“厨房,已经打烊。”
“闹事的客人,不接待。”
他顿了顿,又补充了一句。
“下次,请赶早。”
帝王的脸色,青一阵,白一阵。
他,纵横诸天,建立不朽神朝,从未受过,如此奇耻大辱。
他的大军,被人家,像擦灰一样,给擦了。
对方,还嫌他,来得太晚。
“你找死!”
帝王怒吼一声,不再让手下送死。
他,亲自出手了。
他伸出手,对着白,虚空一握。
“朕说,你的存在,当灭!”
一股,言出法随,定义万物的,无上皇权之力,瞬间,笼罩了白。
那是,一个神朝,亿万万生灵,无数个纪元的,信仰与气运,凝聚而成的,终极敕令。
在这股力量面前,任何神明,任何法则,都将被,强行改写,直至,虚无。
然而。
白,依旧,站在那里。
一动不动。
那股,足以抹杀一个宇宙的皇权之力,在靠近他身体三尺之内时,就如同,春雪遇上了骄阳。
无声无息地,消融了。
“标准之内,不容‘定义’。
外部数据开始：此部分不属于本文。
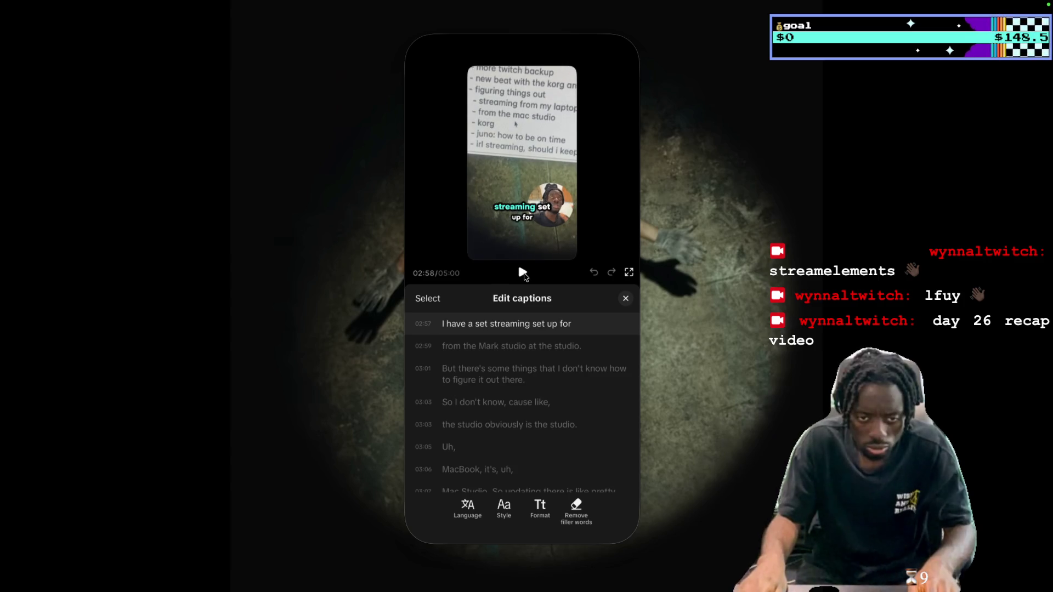
left_click(488, 325)
type("-")
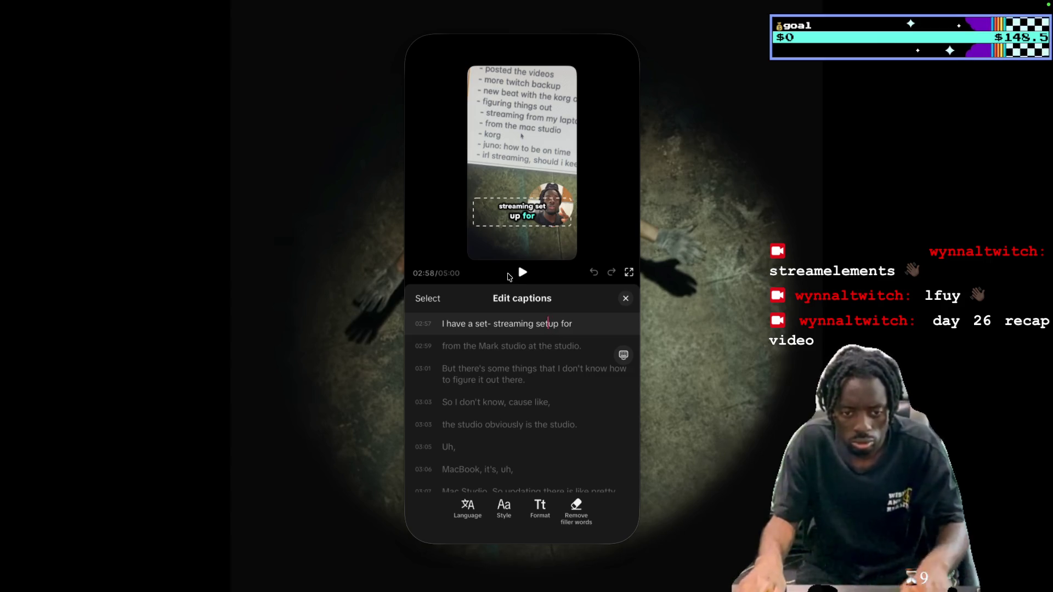
left_click(521, 273)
”
白,看着那个帝王,缓缓地,说出了,他身为“跑堂的”,第一句,解释性的话。
“因为,我,就是‘定义’本身。”
帝王,彻底,呆住了。
他看着白,脸上,露出了,难以置信的,惊骇之色。
他,终于,意识到了,自己,到底,踢到了一块,什么样的铁板。
就在这时。
厨房里,传来了一个,奶声奶气的,带着几分好奇的声音。
“白,你在干什么呀?”
是零。
她吃完了那盘“香炸时空枢纽”,正捧着空盘子,舔得干干净净。
她走到门口,看着那个,身穿龙袍的帝王,吸了吸鼻子。
然后,她的眼睛,亮了。
她,闻到了一股,非常,非常,香的味道。
那股香味,不是来自帝王本身。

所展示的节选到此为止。